A frase “neste serviço não temos operadores, só temos médicos que sabem operar”, escrita no primeiro slide da sua apresentação, é o mote para perceber esta área da medicina, que trata a criança da cabeça aos pés, nas suas várias fases da vida, desde a nascença à adolescência. Os doentes pediátricos são a grande vantagem desta especialidade para Ana Magalhães, que aponta fatores como “rápida recuperação”, “resiliência” e “alegria” como fortes pontos positivos. A estes, junta o facto de ter tarefas práticas, patologias diferenciadas e procedimentos altamente diferenciados, bem como a ausência de atividade rotineira. No lado mais negativo da balança, coloca as complicações e perdas como o que mais lhe custa. Também a comunicação com os pais e os doentes se mostra um desafio, bem como a remuneração, tratando-se de uma especialidade que “não é bem paga em lado nenhum”.
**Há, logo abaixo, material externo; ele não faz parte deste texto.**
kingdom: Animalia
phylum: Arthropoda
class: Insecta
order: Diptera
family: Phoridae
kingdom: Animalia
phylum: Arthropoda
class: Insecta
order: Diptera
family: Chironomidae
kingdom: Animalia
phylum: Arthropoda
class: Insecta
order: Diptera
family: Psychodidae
O Programa de Formação de Cirurgia Pediátrica, que pode ser consultado neste link, foi abordado de forma compreensiva e pertinente, tendo sido enumerados todos os hospitais com idoneidade formativa, ressalvando-se de que se tratam de hospitais centrais, o que poderá ser uma desvantagem para os que desejem fazer o internato noutras localidades. Para os que desejem uma experiência além fronteiras, Ana Magalhães traz boas notícias: os estágios no estrangeiro são muito incentivados e valorizados, e contam com alguns apoios.
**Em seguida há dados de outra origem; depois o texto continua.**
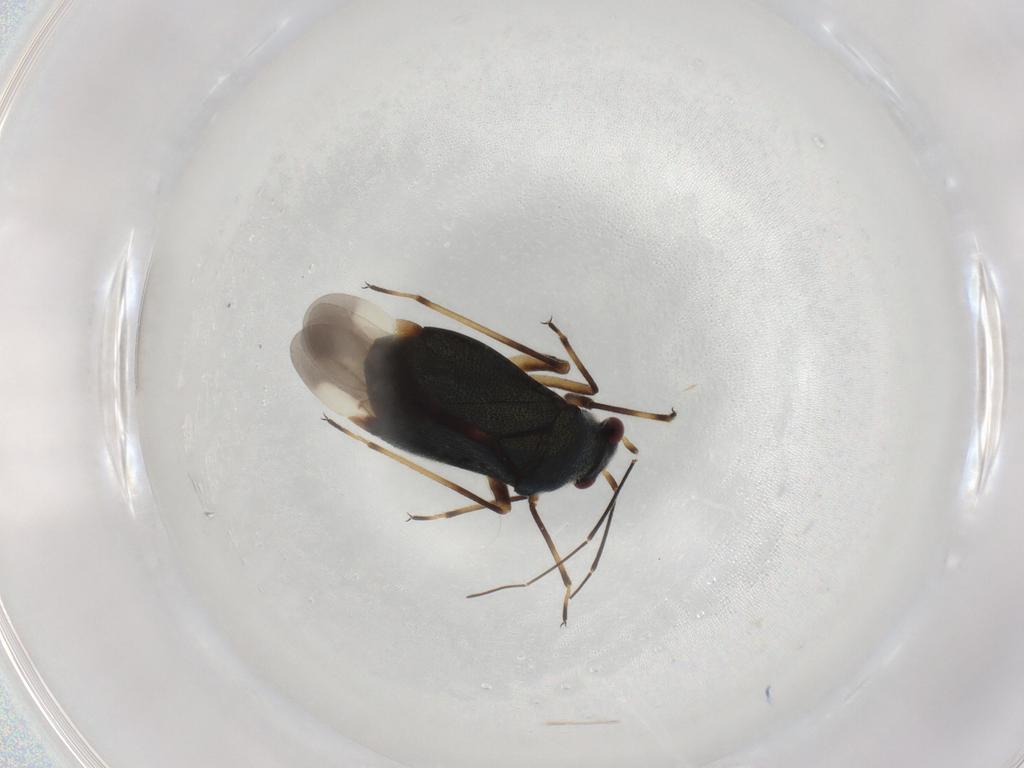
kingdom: Animalia
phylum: Arthropoda
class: Insecta
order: Hemiptera
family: Miridae
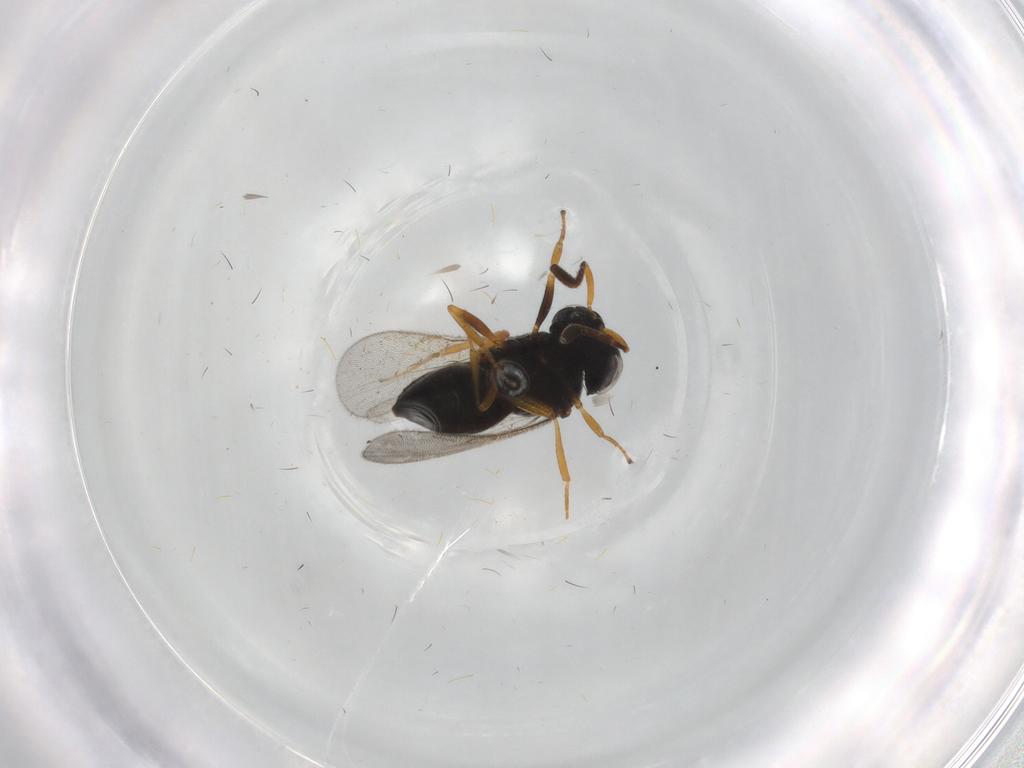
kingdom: Animalia
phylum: Arthropoda
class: Insecta
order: Hymenoptera
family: Scelionidae
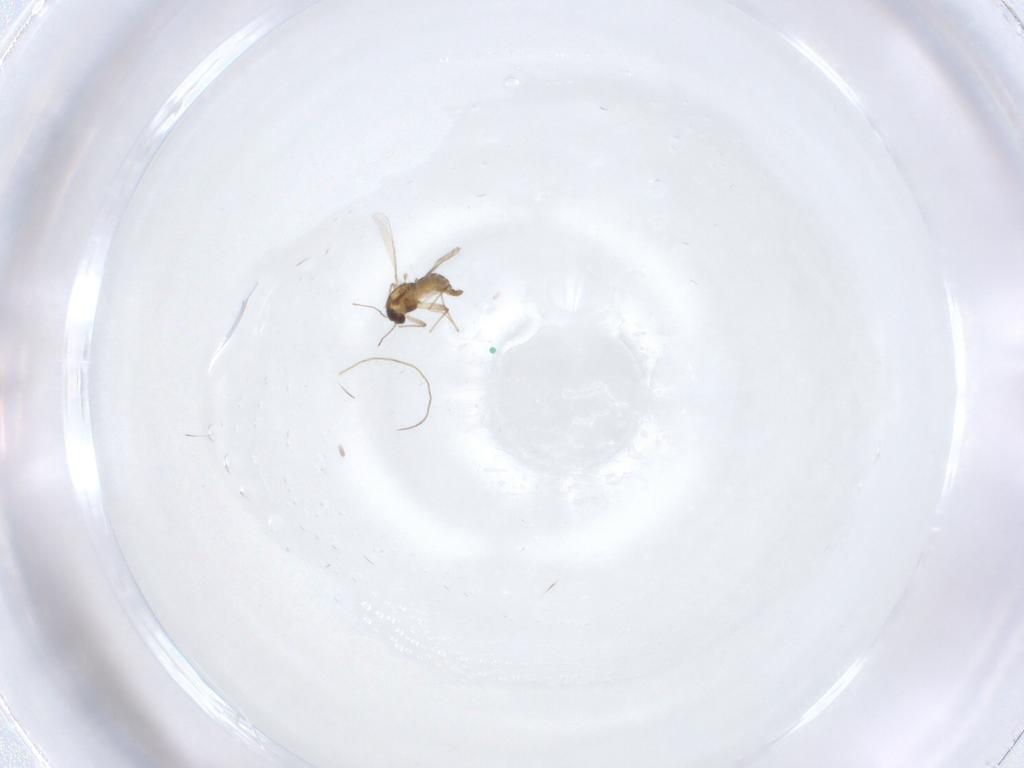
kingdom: Animalia
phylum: Arthropoda
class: Insecta
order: Diptera
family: Chironomidae
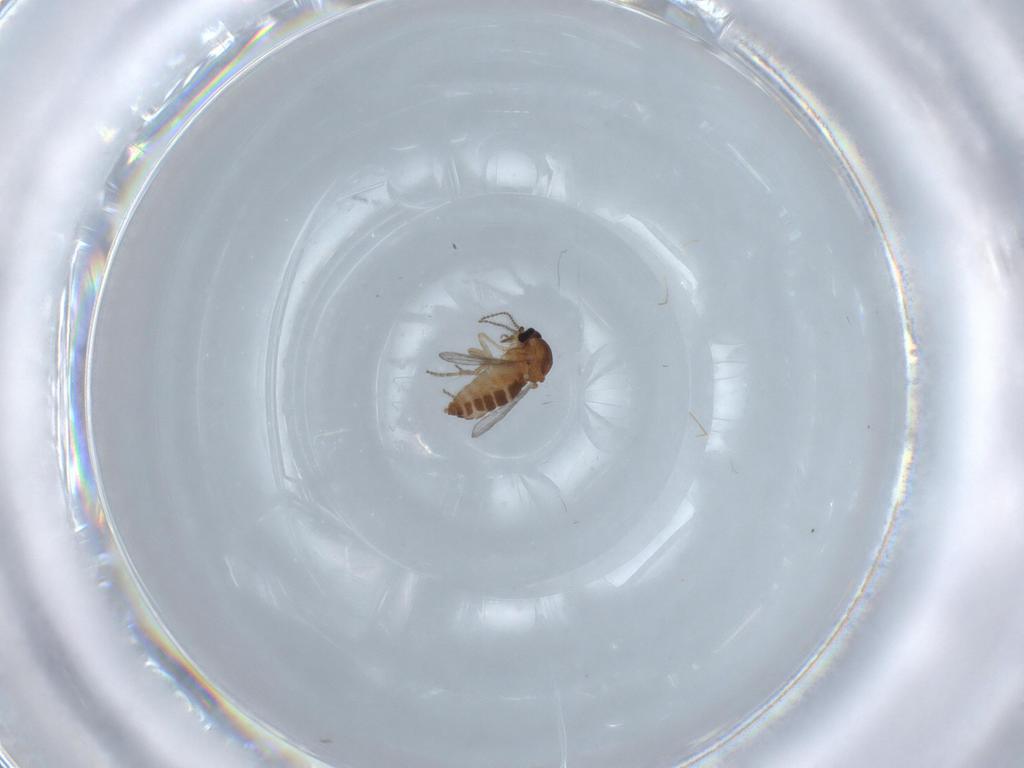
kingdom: Animalia
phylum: Arthropoda
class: Insecta
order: Diptera
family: Ceratopogonidae
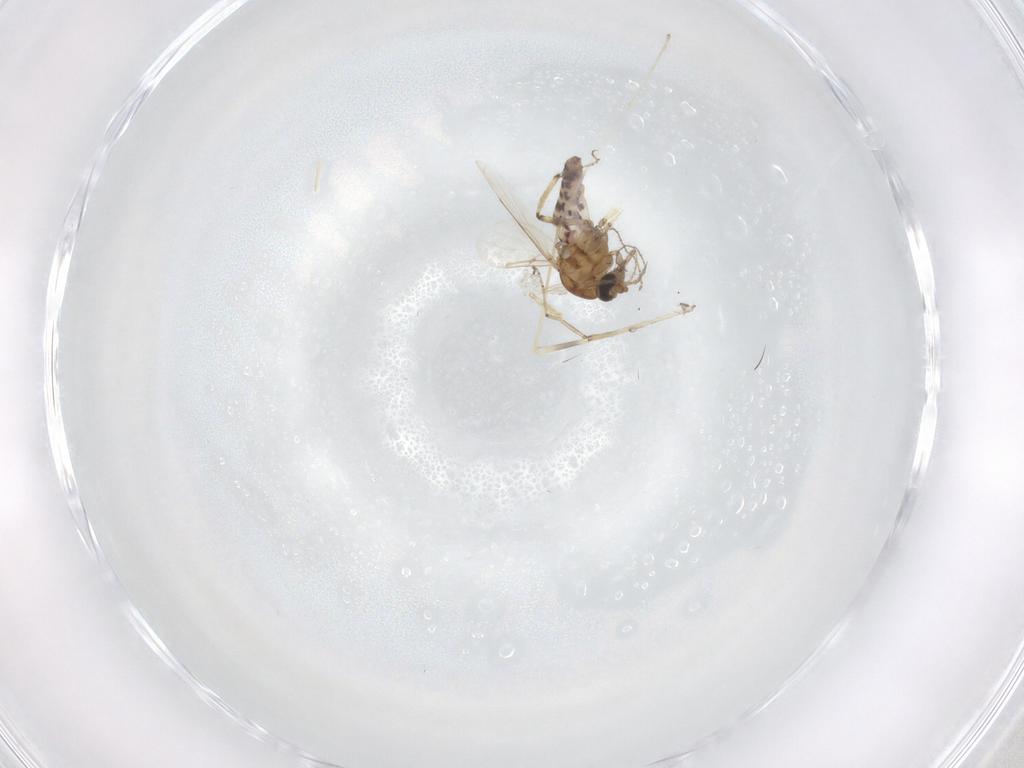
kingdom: Animalia
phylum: Arthropoda
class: Insecta
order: Diptera
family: Ceratopogonidae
Apresentou-nos de seguida um horário-tipo, infelizmente irrealista e rapidamente substituído por um verdadeiro, muito mais preenchido do que o teoricamente pedido aos internos. Os interessados nesta especialidade devem também saber que, para além do horário cheio, poderão contar com atividade privada, mais abundante na capital, mas datada de menor complexidade face à atividade desenvolvida no SNS. No futuro, a interna vê mais sub-especializações em diferentes áreas, bem como uso crescente de técnicas laparoscópicas e robóticas, ainda não muito usadas na realidade atual.
No fim, deixa alguns conselhos aos mais curiosos e responde a algumas das dúvidas mais perguntadas: sugere uma boa gestão de expectativas, aconselha a que se tenha mesmo uma 2ª opção sólida, visto tratar-se de uma especialidade com muito poucas vagas, e, à semelhança de outras especialidades, sugere que visitemos o serviço antes de ir para lá, para que possamos tomar uma decisão mais informada.
E assim terminou mais uma edição do Future MD, marcada por palestras pertinentes, bem organizadas e em moldes otimizados face à edição anterior.